● **Task directions**: Restate the records below word for word.

● **Supplied records**:
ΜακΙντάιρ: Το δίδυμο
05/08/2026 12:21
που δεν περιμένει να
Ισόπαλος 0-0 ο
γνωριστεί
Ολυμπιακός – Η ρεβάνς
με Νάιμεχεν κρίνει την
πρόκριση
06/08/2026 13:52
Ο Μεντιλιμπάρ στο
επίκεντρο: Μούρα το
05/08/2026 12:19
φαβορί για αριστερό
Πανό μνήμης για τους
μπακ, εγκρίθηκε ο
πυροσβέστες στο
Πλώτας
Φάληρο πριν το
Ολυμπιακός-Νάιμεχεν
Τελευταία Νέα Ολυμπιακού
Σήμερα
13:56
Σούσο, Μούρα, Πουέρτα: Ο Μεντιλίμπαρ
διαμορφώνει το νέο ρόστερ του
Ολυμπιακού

● **Solution**:
ΜακΙντάιρ: Το δίδυμο
05/08/2026 12:21
που δεν περιμένει να
Ισόπαλος 0-0 ο
γνωριστεί
Ολυμπιακός – Η ρεβάνς
με Νάιμεχεν κρίνει την
πρόκριση
06/08/2026 13:52
Ο Μεντιλιμπάρ στο
επίκεντρο: Μούρα το
05/08/2026 12:19
φαβορί για αριστερό
Πανό μνήμης για τους
μπακ, εγκρίθηκε ο
πυροσβέστες στο
Πλώτας
Φάληρο πριν το
Ολυμπιακός-Νάιμεχεν
Τελευταία Νέα Ολυμπιακού
Σήμερα
13:56
Σούσο, Μούρα, Πουέρτα: Ο Μεντιλίμπαρ
διαμορφώνει το νέο ρόστερ του
Ολυμπιακού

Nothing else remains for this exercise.